Thomaere Eveline, Dehairs Michiel, Laenen Annouschka, Mehrsima Abdoli, Timmerman Dirk, Cornelissen Sandra, Op de Beeck Katya, Bosmans Hilde, Maleux Geert
1 Department of Radiology, University Hospitals Leuven, Department of Imaging and Pathology, KU Leuven, Leuven, Belgium.
2 Department of Radiology, Section of Medical Physics, University Hospitals Leuven, Department of Imaging and Pathology, KU Leuven, Leuven, Belgium.
Acta Radiol. 2018 Dec;59(12):1446-1450. doi: 10.1177/0284185118760064. Epub 2018 Feb 27.
Uterine fibroid embolization (UFE) is a minimally invasive imaging-guided treatment using radiation exposure.

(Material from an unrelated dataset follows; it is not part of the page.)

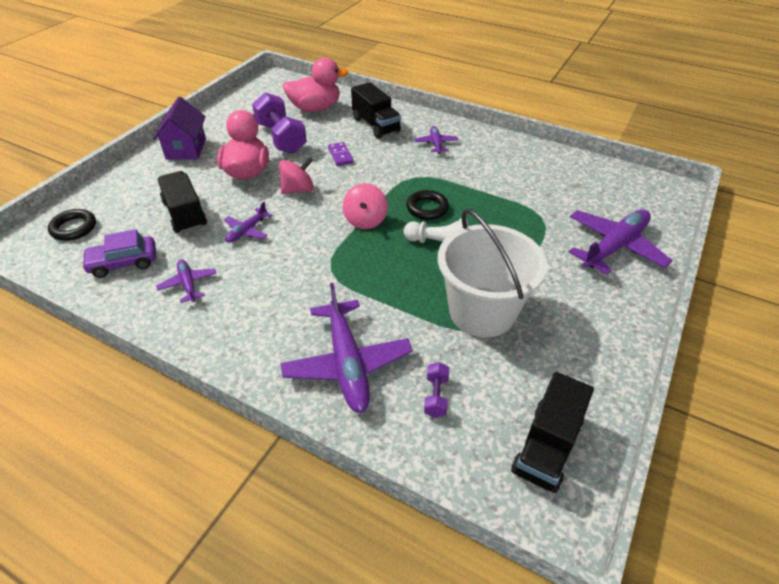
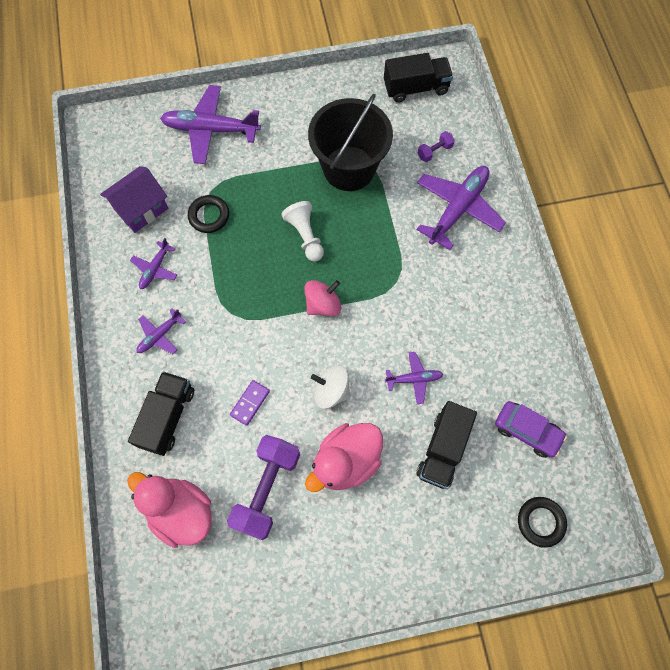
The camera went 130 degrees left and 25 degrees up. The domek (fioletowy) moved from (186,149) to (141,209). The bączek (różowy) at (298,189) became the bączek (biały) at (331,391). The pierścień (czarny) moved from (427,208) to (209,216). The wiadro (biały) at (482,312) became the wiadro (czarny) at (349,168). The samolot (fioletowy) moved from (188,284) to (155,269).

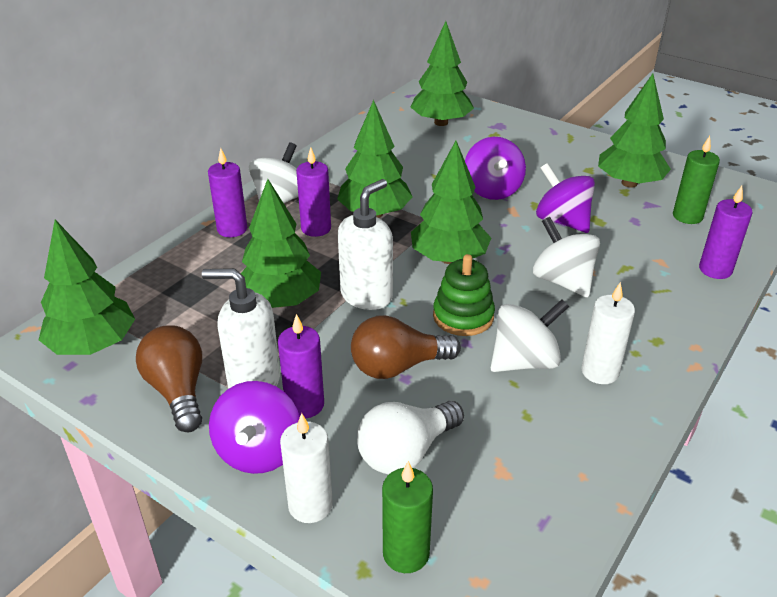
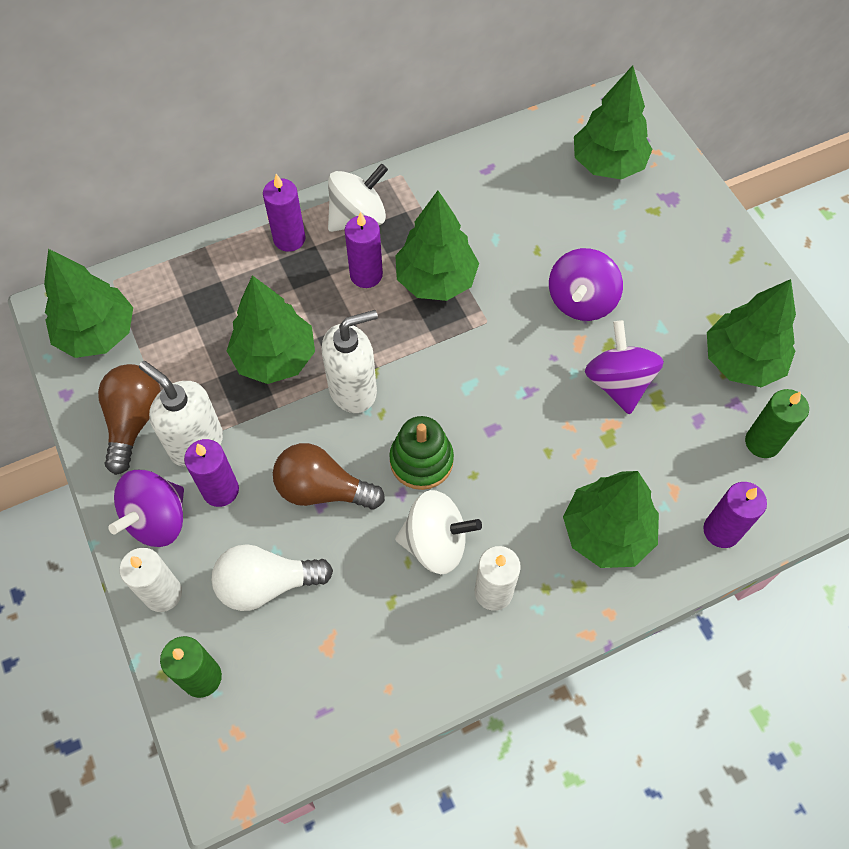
The camera went 30 degrees right and 25 degrees up. The drzewko (zielony) moved from (449,259) to (606,533). The bączek (biały) at (562,281) disappeared.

To compare the patients' radiation exposure during UFE before and after introduction of a new X-ray imaging platform.
Forty-one patients were enrolled in a prospective, comparative two-arm project before and after introduction of a new X-ray imaging platform with reduced dose settings, i.e. novel real-time image processing techniques (AlluraClarity). Demographic, pre-interventional imaging, and procedural data, including dose area product (DAP) and estimated organ dose on the ovaries and uterus, were recorded and angiographic quality of overall procedure was assessed.
There were no significant differences in demographic characteristics and preoperative fibroid and uterine volumes in the two groups. The new imaging platform led to a significant reduction in mean total DAP (102 vs. 438 Gy.cm; P < 0.001), mean fluoroscopy DAP (32 vs. 138 Gy.cm; P < 0.001), mean acquisition DAP (70 vs. 300 Gy.cm; P < 0.001), and acquisition DAP estimated organ dose in ovaries (42 vs. 118 mGy; P < 0.001) and uterus (40 vs. 118 mGy, P < 0.001), without impairment of the procedure and angiographic image quality.
A substantial 77% reduction of DAP values and 64% and 66% reduction in organ dose on ovaries and uterus, respectively, was demonstrated with the new imaging platform, while maintaining optimal imaging quality and efficacy.
子宫肌瘤栓塞术(UFE)是一种使用辐射暴露的微创影像引导治疗方法。
比较新型X射线成像平台引入前后子宫肌瘤栓塞术期间患者的辐射暴露情况。
在引入具有降低剂量设置的新型X射线成像平台(即新型实时图像处理技术(AlluraClarity))前后,41例患者参与了一项前瞻性、双臂对比项目。记录人口统计学、介入前影像学和手术数据,包括剂量面积乘积(DAP)以及卵巢和子宫的估计器官剂量,并评估整个手术的血管造影质量。
两组在人口统计学特征、术前肌瘤和子宫体积方面无显著差异。新的成像平台使平均总DAP显著降低(102 vs. 438 Gy.cm;P < 0.001),平均透视DAP显著降低(32 vs. 138 Gy.cm;P < 0.001),平均采集DAP显著降低(70 vs. 300 Gy.cm;P < 0.001),卵巢采集DAP估计器官剂量显著降低(42 vs. 118 mGy;P < 0.001),子宫采集DAP估计器官剂量显著降低(40 vs. 118 mGy,P < 0.001),且不影响手术和血管造影图像质量。
新的成像平台使DAP值大幅降低77%,卵巢和子宫的器官剂量分别降低64%和66%,同时保持了最佳的成像质量和疗效。